サングラスの奥でブラッドは目を細めた。最近はあまり見ないようなその表情は、きっと今の自分を通して幼い彼に向けられるべき眼差しなのだろう。
「あーあ、またべらべら喋っちゃったよ。喉渇いた〜っと」
「あ、待て!」
グラスの中身をあっという間に呷ってしまえばブラッドの制止すら間に合わない。ひとおもいに飲み下したあと、フェイスは悪戯っぽく舌を出して笑ってみせた。
「…やっぱりね。こんなとこでノンアルコールなんて飲んでるから馴染めないんだよ♪」
面食らったブラッドは何度見ても気分が良い。
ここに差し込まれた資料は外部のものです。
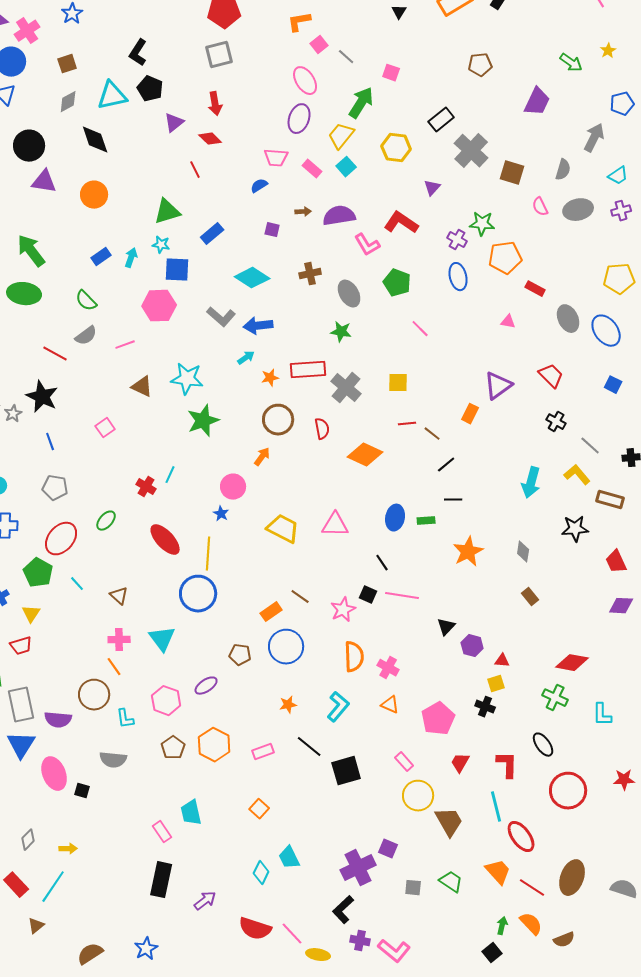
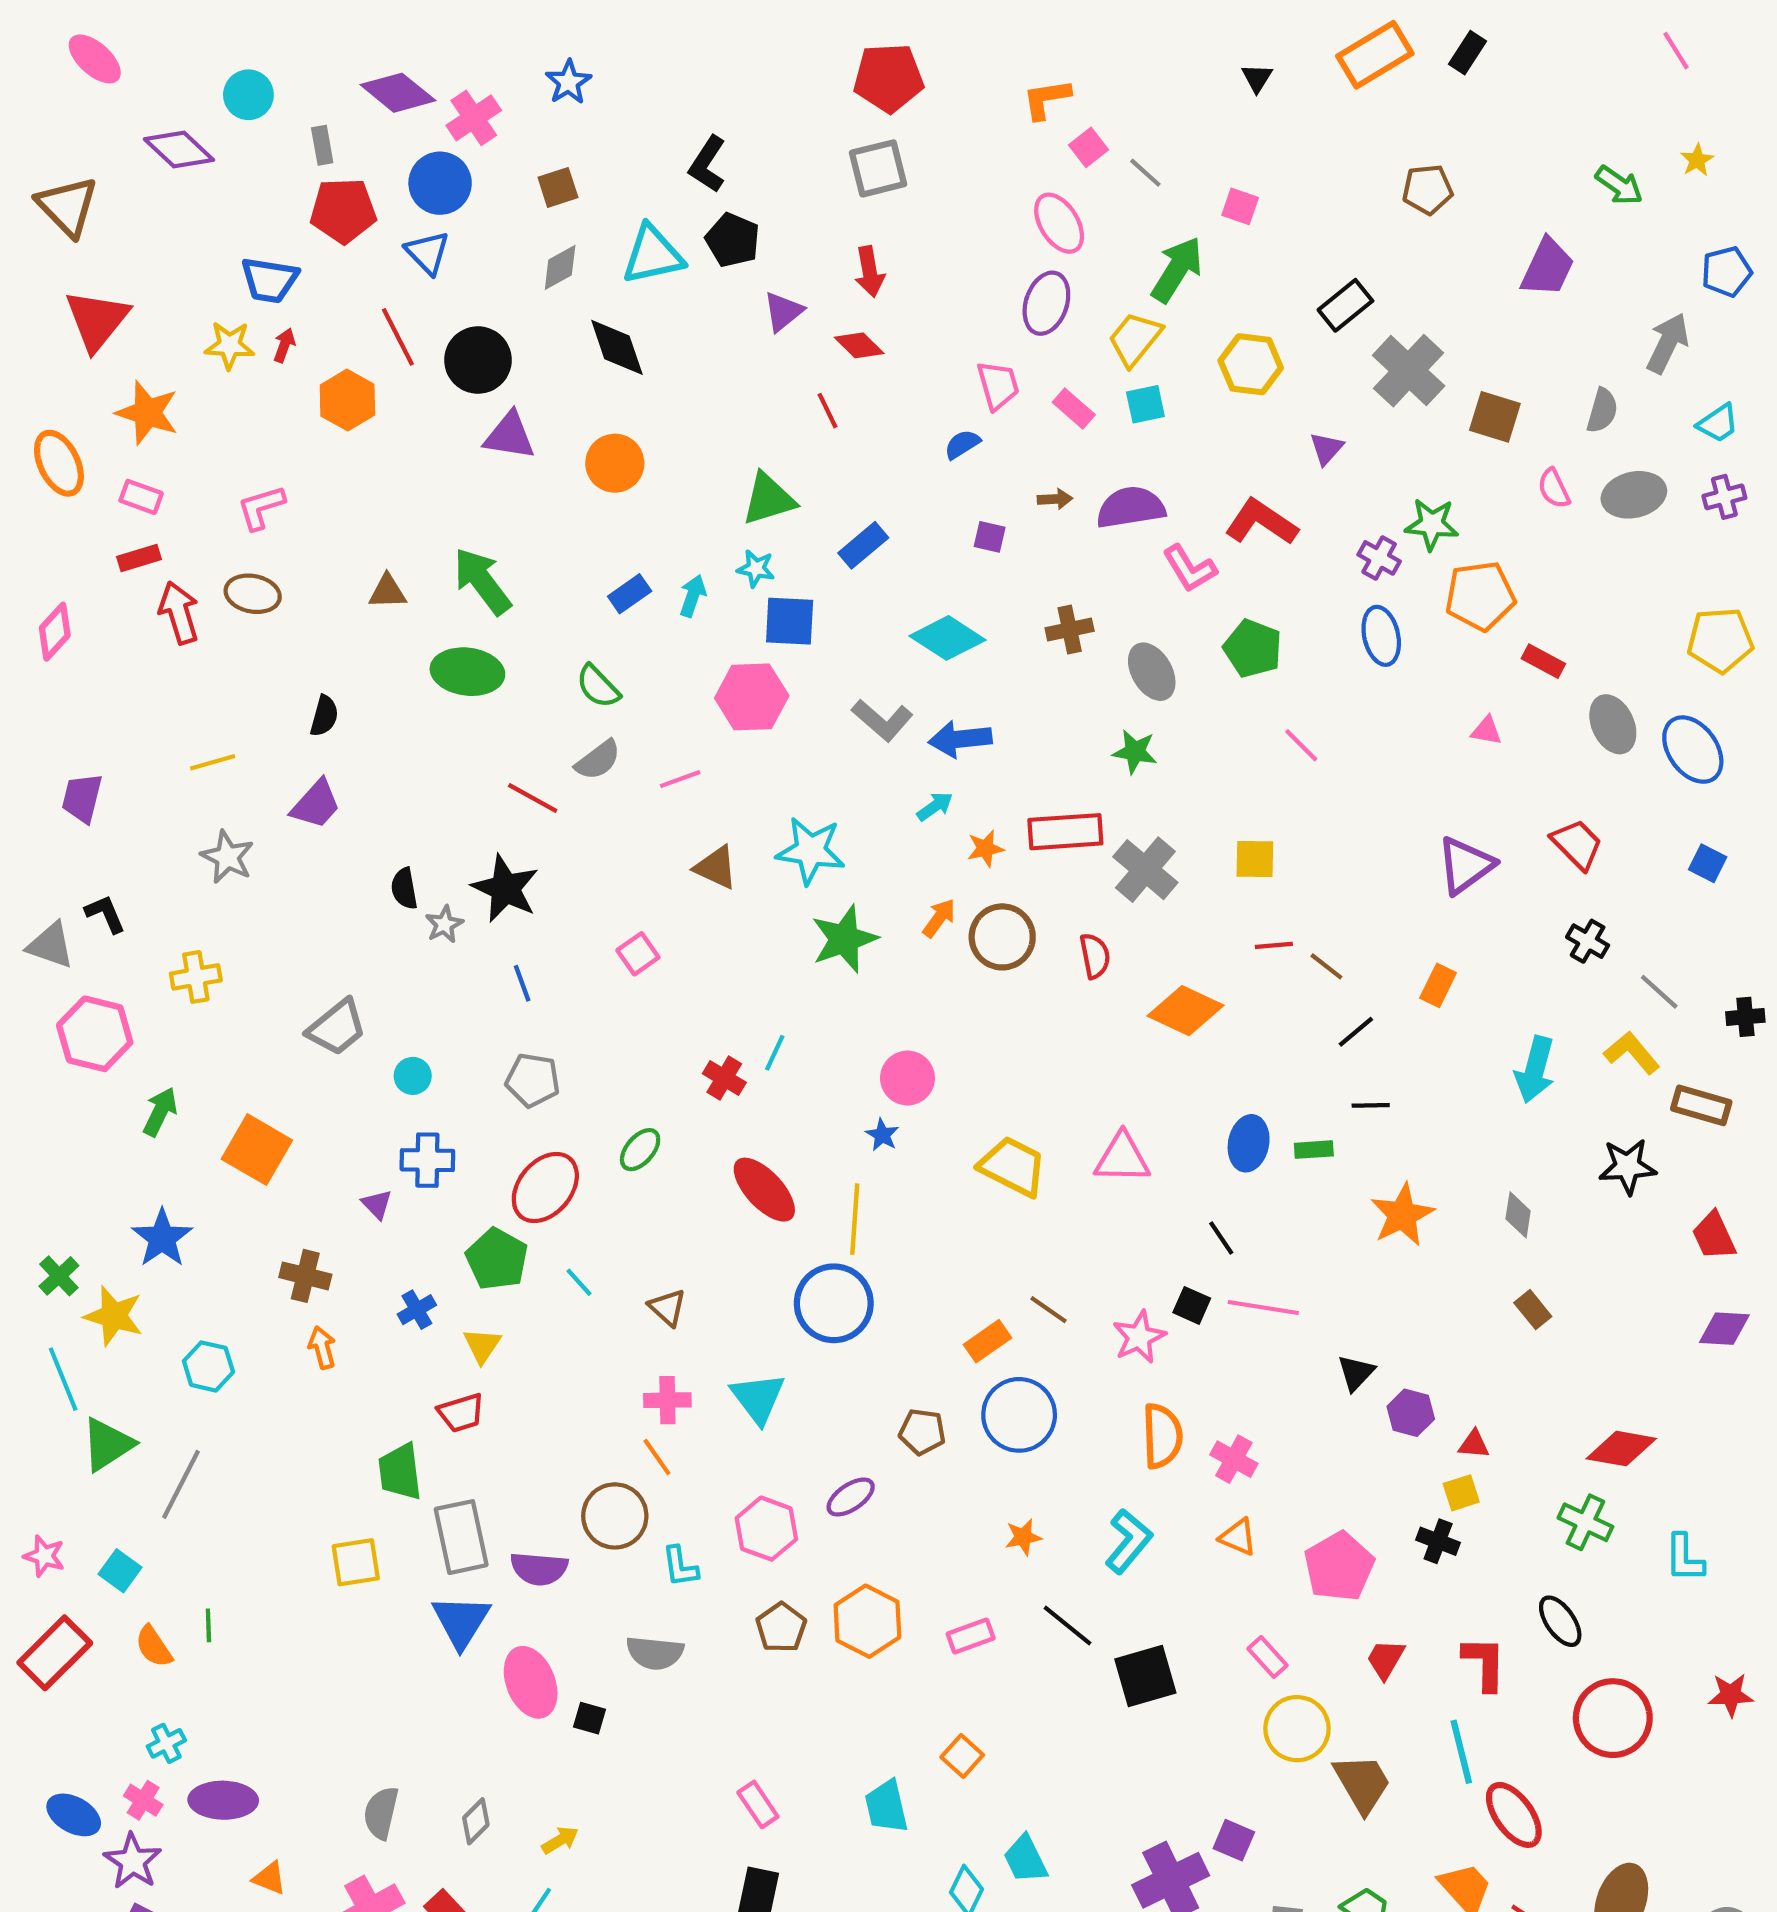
pink trapezoid: (276, 158) -> (998, 385), turned -110
cyan square: (346, 167) -> (1145, 404), turned 30
orange rectangle: (470, 414) -> (1438, 985), moved
orange arrow: (262, 457) -> (939, 918), moved
cyan trapezoid: (191, 813) -> (886, 1807), moved
yellow arrow: (68, 849) -> (560, 1840), turned -30

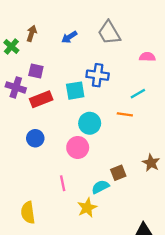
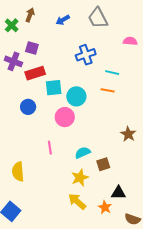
blue cross: (98, 75) -> (86, 55), turned -30
cyan square: (75, 91) -> (54, 88), moved
cyan line: (138, 94) -> (112, 73), moved, turned 40
brown square: (118, 173) -> (103, 164), moved
yellow star: (87, 208) -> (80, 178), moved

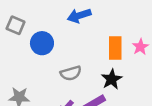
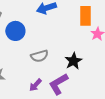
orange rectangle: (115, 48) -> (85, 16), moved

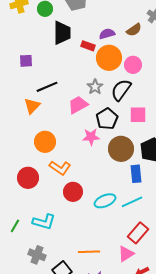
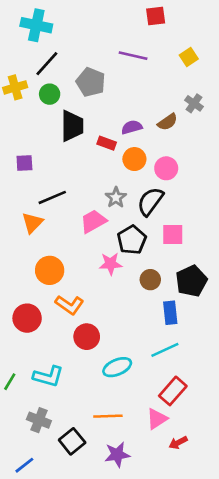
orange circle: (109, 58) -> (134, 159), size x0.7
brown circle: (121, 149) -> (150, 280), size x0.6
cyan ellipse: (105, 201) -> (117, 367), moved

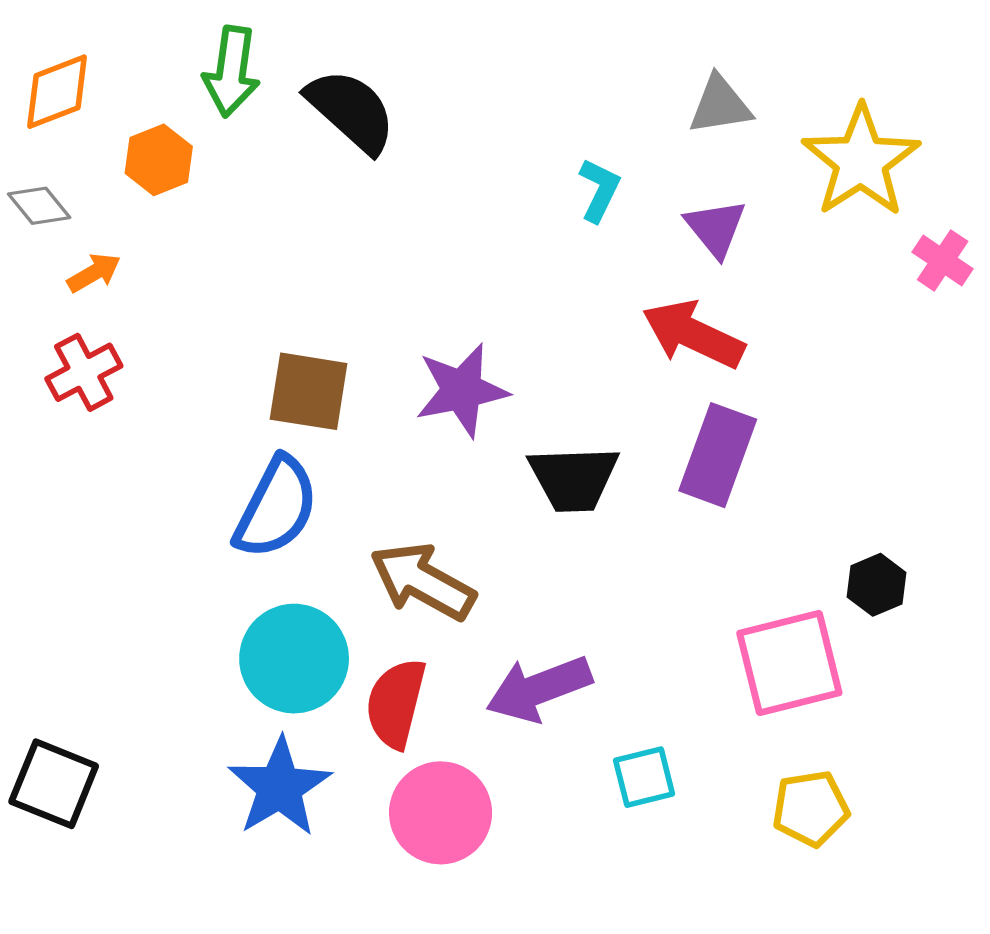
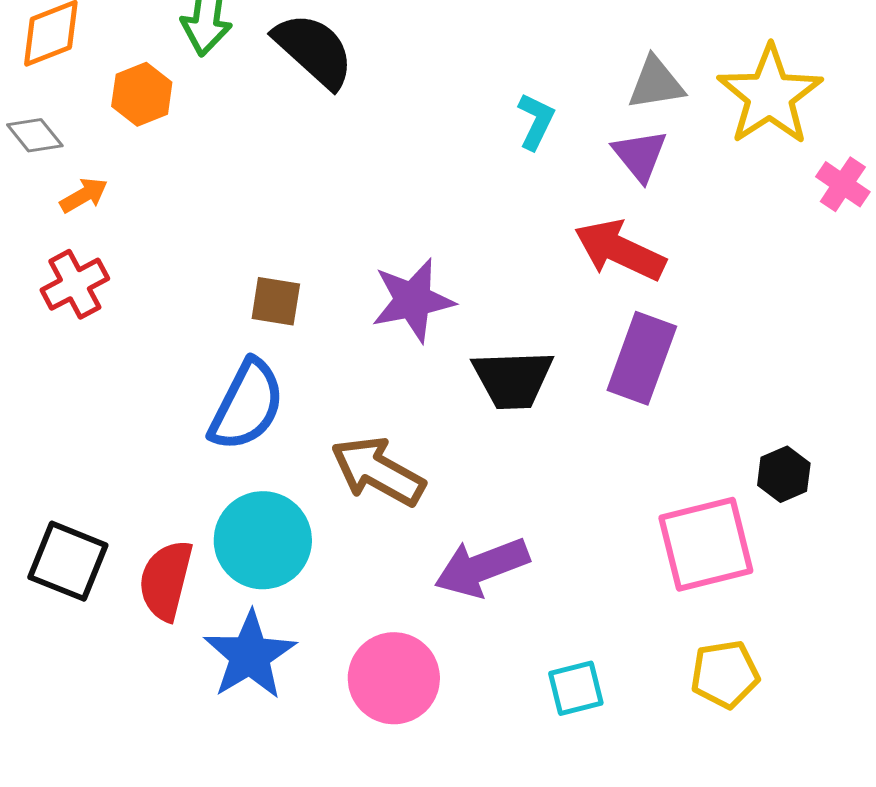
gray triangle: (720, 105) -> (656, 83), moved
brown square: (309, 391) -> (276, 301), size x0.7
red semicircle: (396, 703) -> (166, 580), moved
cyan square: (644, 777) -> (576, 688), moved
black square: (54, 784) -> (68, 561), moved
自分の言動にまだ動揺してくれることが何故だか嬉しいのだ。
「ここに来るのもタダじゃないんだから飲まなきゃ損だよ」
空になったグラスをブラッドの目の前で揺らしてみせた。
強引に兄の手を引き、フェイスはバーカウンターへと向かう。まだ自分は飲めないけれど、だからこそ少しでも顔色を変え隙のあるブラッドを見てみたい気もした。
ふと、脳裏にリトル・フェイスの言葉がよみがえる。
――きっと大丈夫。お兄ちゃんはずっと、フェイスのことが大好きだよ。